MP John Abraham Godson
From Africa Review, about Poland's elected black center-right officials: "[John Abraham] Godson left Nigeria in 1999 after graduating from university to preach and teach English in Poland. But after four years of lecturing at the University of Poznan, he resigned and for the next ten years, alongside his Polish wife, Aneta, spent their time preaching and doing social work. 'It is then that a political party approached me and asked if I could run for a political seat. I declined. At first I was apprehensive because I was not a politician. I only enjoyed preaching and doing social work,' he recalls."

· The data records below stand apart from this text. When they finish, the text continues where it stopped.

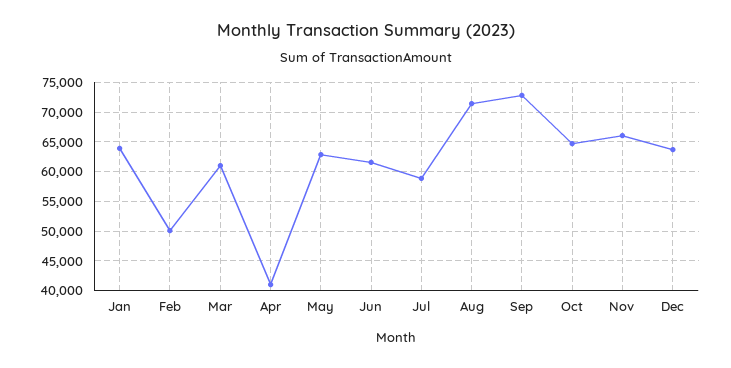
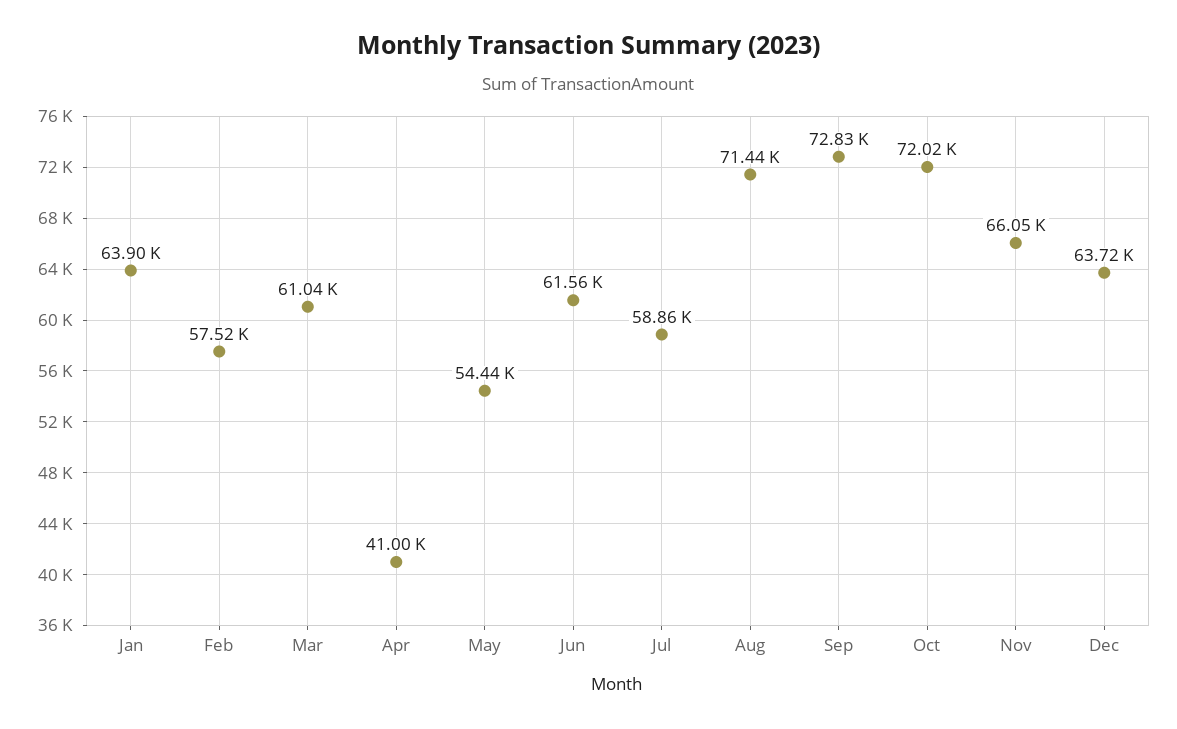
Feb: 50000 -> 57520
May: 62500 -> 54440
Oct: 65000 -> 72020

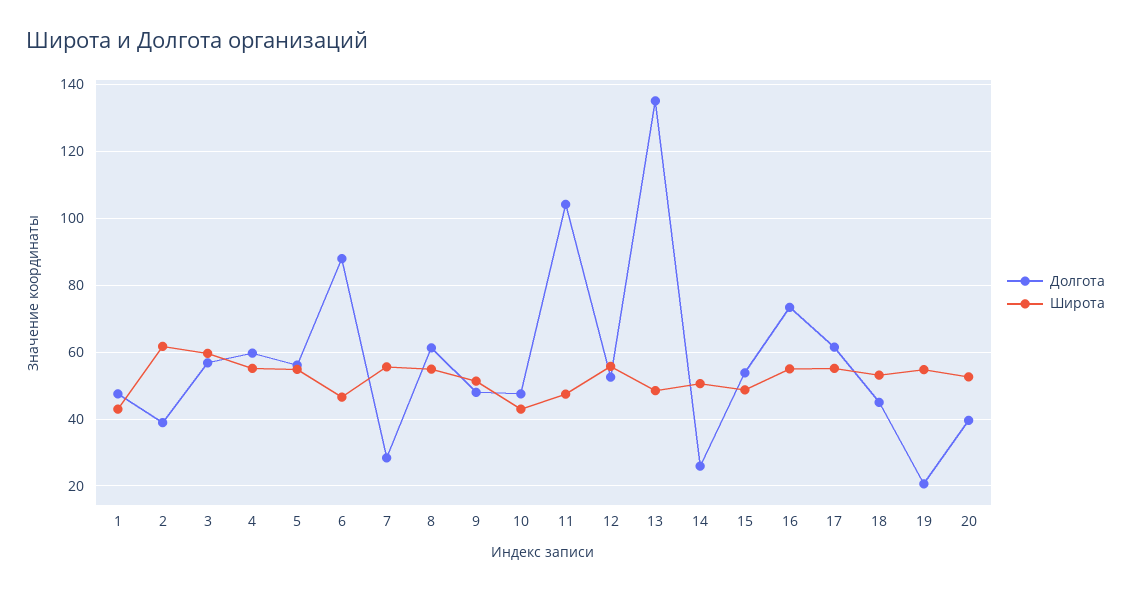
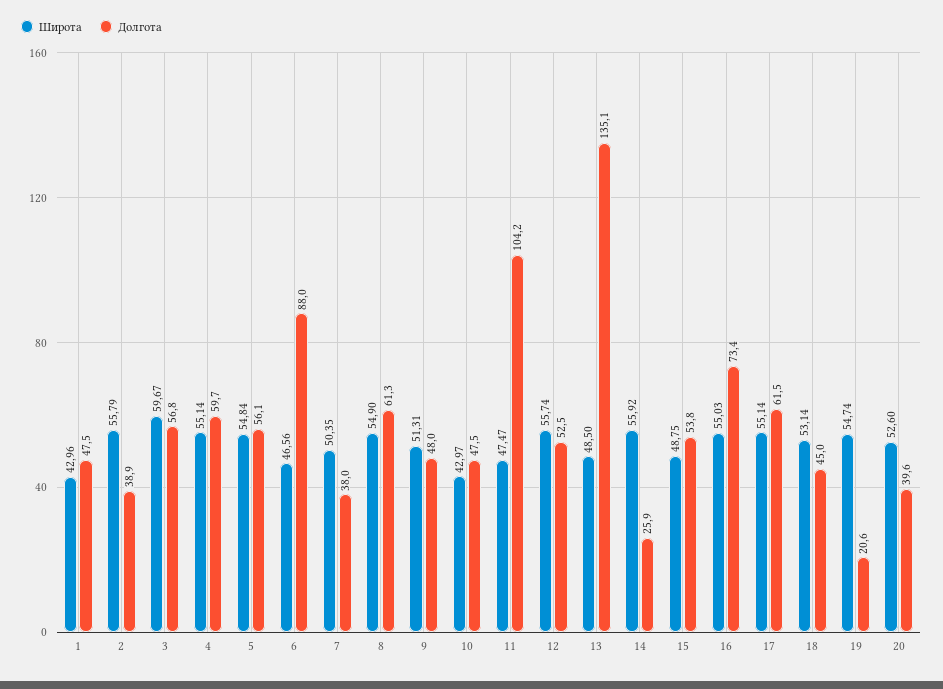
Широта, 2: 62 -> 55.79
Долгота, 7: 28 -> 38
Широта, 7: 56 -> 50.35
Широта, 14: 50 -> 55.92

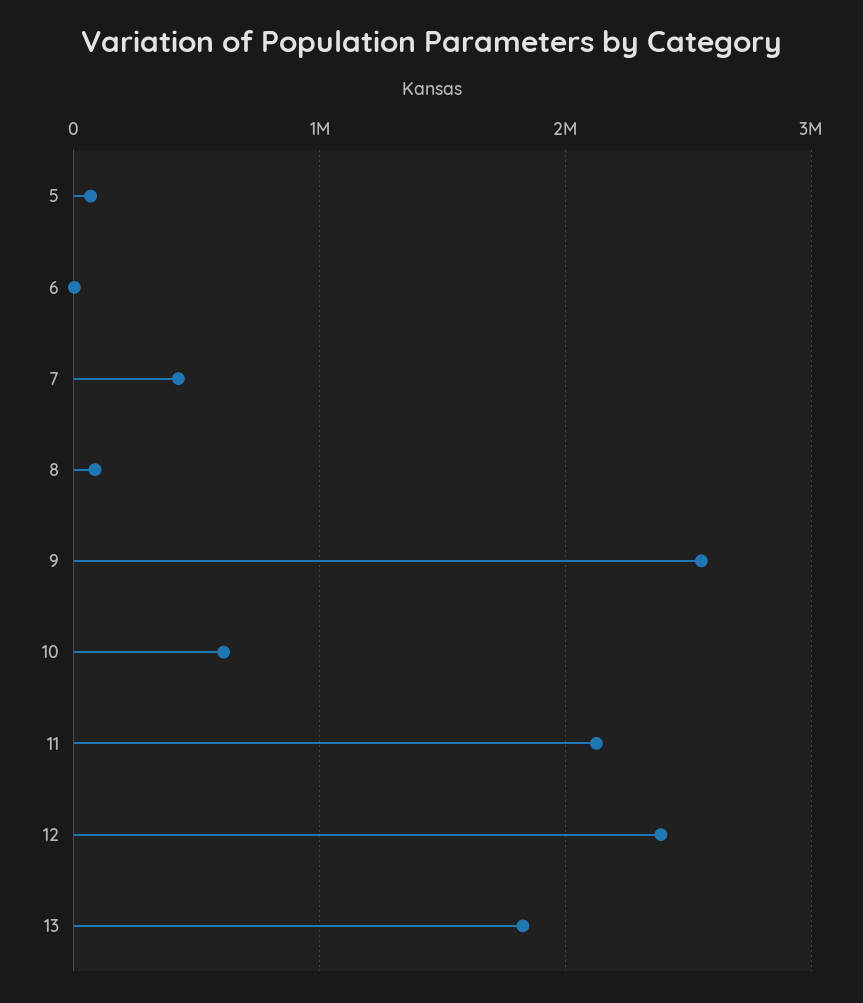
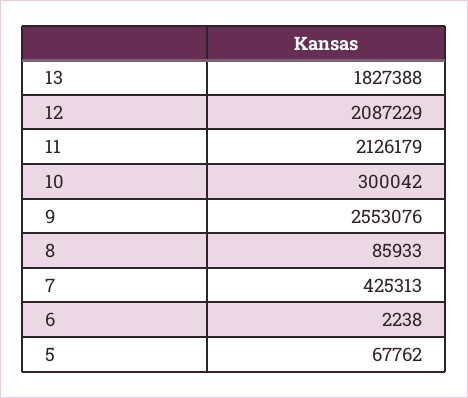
10: 600000 -> 300042
12: 2400000 -> 2087229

The article continues about MP Godson, 42, who gets high marks in Poland for his American-style constituent services and charismatic-black-preacher-style speeches: "But in 2003, when he moved to the city of Lodz, pressure from the electorate forced him to run for a district representative’s post. He won by a landslide. Godson later served as a councillor in the same city before taking up a parliamentary seat in 2010, vacated by a party colleague after local elections. He garnered over 30,000 votes, one of the best voter returns in the elections. 'Winning the district representative inspired me. Later I went for a council post and in 2007, for a parliamentary seat. I lost in my in 2007 but in 2010 I became the first black MP in Poland.'"

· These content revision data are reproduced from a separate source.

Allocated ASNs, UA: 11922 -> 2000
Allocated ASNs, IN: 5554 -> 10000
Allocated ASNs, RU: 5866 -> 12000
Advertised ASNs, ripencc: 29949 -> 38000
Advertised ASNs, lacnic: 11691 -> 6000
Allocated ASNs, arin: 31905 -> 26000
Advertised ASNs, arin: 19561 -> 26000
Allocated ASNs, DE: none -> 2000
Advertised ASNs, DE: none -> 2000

MP Killion Munyama (pictured left), with MP Godson
More: "Born in 1961 in Makala, outside the Zambian capital of Lusaka, [Killion] Munyama went to communist-era Poland in 1982 for an economics degree. As Poland shifted rapidly to the free market, he stayed on to do a PhD on the role of the International Monetary Fund in Zambia’s economic reforms, graduating in 1994. He has since been a lecturer in international finance and runs a consultancy preparing bids for funding from the European Union, which Poland joined in 2004. In 2002 he was elected a councillor in the town of Grodzisk Wielkopolski. Days before Zambia celebrated its 47th independence anniversary, Munyama was celebrating his political victory, not in his native country, but across the seas and oceans."

They haven't forgotten the Motherland though: "Munyama and Godson now sit in a committee to foster ties with Africa. 'Our mission is to market Poland as a destination Africans can come to to live, work and even invest,' says Godson. A Polish/Africa chamber of commerce is being set up as part of the mission to build strong ties with the continent. Does the duo believe that a black man will one day be the president of Poland? 'You never know. The country is growing to accept blacks as equals. It may take long, it took America many years to have a black man as president, now we have Obama. Poland may also one day just have one,' says Godson."